Here is the core idea. Instead of one giant layer, take a tiny grid of weights — say 3x3 — called a filter or kernel. Lay it over the top-left 3x3 patch of the image, multiply each filter weight by the pixel under it, and add everything up into a single number. Then slide the filter one step to the right and repeat. This sliding-and-summing operation is the convolution.

The crucial trick is weight sharing: the same 3x3 filter is reused at every position. So a filter that has learned to fire on a vertical edge will detect that edge anywhere in the image, with just nine weights doing the work everywhere. This is how the architecture bakes in the assumption from the last section — and how it slashes the parameter count from millions to a few dozen per filter.

image patch        filter (learned)
[10 10 80]         [-1  0  1]
[10 10 80]    *    [-1  0  1]   -> one output number
[10 10 80]         [-1  0  1]

(-1*10 +0*10 +1*80) x3 rows = 210   <- big response: an edge is here

A 3x3 filter multiplies, sums, and reports a single number; a large value means the pattern it looks for is present.

Feature maps: a filter draws a map of where it fired

Slide one filter over the whole image and collect all its outputs back into a grid. That grid is a feature map — a picture of where, and how strongly, this particular filter responded. An edge-detecting filter produces a feature map that lights up along the edges. A layer does not use just one filter; it uses many (say 64) in parallel, so a single layer turns one image into a stack of 64 feature maps, each highlighting a different pattern.

After each convolution we apply a nonlinearity, almost always the ReLU, which simply zeroes out negative responses. Then comes the real magic: stack these layers. The first layer's filters learn edges and color blobs; the second layer sees the first layer's feature maps and learns corners and textures; deeper layers compose those into eyes, wheels, faces. Nobody hand-codes these stages — the network discovers them through backpropagation. This stacking is exactly the hierarchical representation learning this rung is about, now realized for images.

Stride, padding, and pooling: controlling size and zooming out

Two knobs control how the filter sweeps the grid, together called stride and padding. Stride is how far the filter jumps each step: stride 1 visits every position; stride 2 skips every other one, halving the output's width and height. Padding adds a border of zeros around the image so the filter can reach the very edges — without it, every convolution shrinks the map a little and corner pixels get under-counted.

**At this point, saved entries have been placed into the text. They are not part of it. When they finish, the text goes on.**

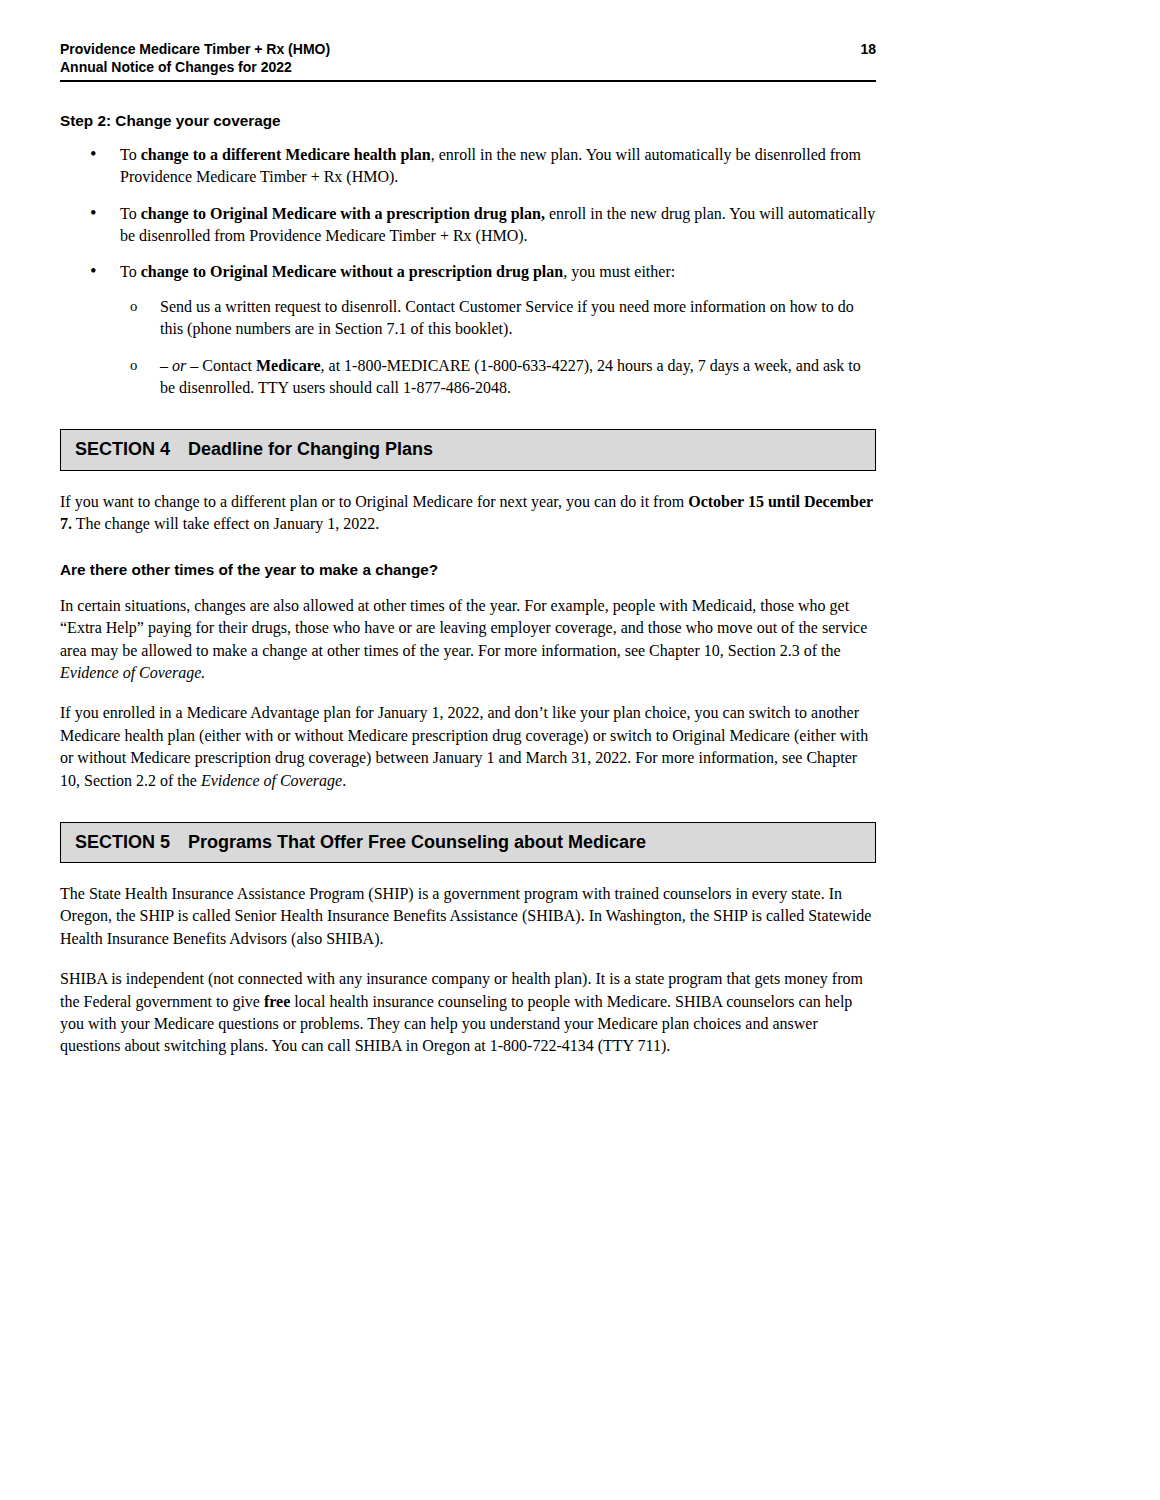Providence Medicare Timber + Rx (HMO)
Annual Notice of Changes for 2022
18
Step 2: Change your coverage
To change to a different Medicare health plan, enroll in the new plan. You will automatically be disenrolled from Providence Medicare Timber + Rx (HMO).
To change to Original Medicare with a prescription drug plan, enroll in the new drug plan. You will automatically be disenrolled from Providence Medicare Timber + Rx (HMO).
To change to Original Medicare without a prescription drug plan, you must either:
Send us a written request to disenroll. Contact Customer Service if you need more information on how to do this (phone numbers are in Section 7.1 of this booklet).
– or – Contact Medicare, at 1-800-MEDICARE (1-800-633-4227), 24 hours a day, 7 days a week, and ask to be disenrolled. TTY users should call 1-877-486-2048.
SECTION 4 Deadline for Changing Plans
If you want to change to a different plan or to Original Medicare for next year, you can do it from October 15 until December 7. The change will take effect on January 1, 2022.
Are there other times of the year to make a change?
In certain situations, changes are also allowed at other times of the year. For example, people with Medicaid, those who get “Extra Help” paying for their drugs, those who have or are leaving employer coverage, and those who move out of the service area may be allowed to make a change at other times of the year. For more information, see Chapter 10, Section 2.3 of the Evidence of Coverage.
If you enrolled in a Medicare Advantage plan for January 1, 2022, and don’t like your plan choice, you can switch to another Medicare health plan (either with or without Medicare prescription drug coverage) or switch to Original Medicare (either with or without Medicare prescription drug coverage) between January 1 and March 31, 2022. For more information, see Chapter 10, Section 2.2 of the Evidence of Coverage.
SECTION 5 Programs That Offer Free Counseling about Medicare
The State Health Insurance Assistance Program (SHIP) is a government program with trained counselors in every state. In Oregon, the SHIP is called Senior Health Insurance Benefits Assistance (SHIBA). In Washington, the SHIP is called Statewide Health Insurance Benefits Advisors (also SHIBA).
SHIBA is independent (not connected with any insurance company or health plan). It is a state program that gets money from the Federal government to give free local health insurance counseling to people with Medicare. SHIBA counselors can help you with your Medicare questions or problems. They can help you understand your Medicare plan choices and answer questions about switching plans. You can call SHIBA in Oregon at 1-800-722-4134 (TTY 711).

To zoom out deliberately we use pooling. Max pooling, the common kind, slides a small window (often 2x2) and keeps only the largest value in each window, throwing the rest away. This shrinks the feature maps by half and gives a small, useful tolerance: if the detected pattern shifts by a pixel or two, the pooled output barely changes. Layer by layer, the spatial grid gets coarser while the number of feature maps grows — the network trades "where exactly" for "what, roughly."

Start: one 224x224 image with 3 color channels.
Convolve with 64 filters + ReLU -> 64 feature maps, each 224x224, all sharing tiny weights.
Pool 2x2 -> still 64 maps but now 112x112: half the resolution, slightly shift-tolerant.
Repeat, deeper layers using more filters on coarser grids, until a final classifier reads off the answer.

Why this fits images — and where the hype outruns the truth

Now the pieces fit. A grid is the right shape for a grid-shaped input. Weight sharing matches the fact that a cat's whisker looks the same wherever it sits. Local filters respect that meaning lives in neighborhoods of pixels. Pooling grants a little tolerance to small shifts. Together these gifts let a convolutional neural network reach strong image classification with orders of magnitude fewer parameters than a fully connected net — which is precisely why CNNs ignited the deep-learning era on vision around 2012.

Be honest about the limits. "Seeing with filters" is a metaphor: a CNN matches statistical patterns, it does not understand a scene. It can be fooled by tiny, deliberately crafted pixel changes invisible to you, and it often latches onto background texture rather than the object you care about. Its shift-tolerance is mild and local — rotate or rescale the object substantially and it can fail, unless you trained it on such variation. And the convolutional inductive bias is a helpful default, not a law: vision transformers, which use attention instead of fixed local filters, now match or beat CNNs when data is plentiful.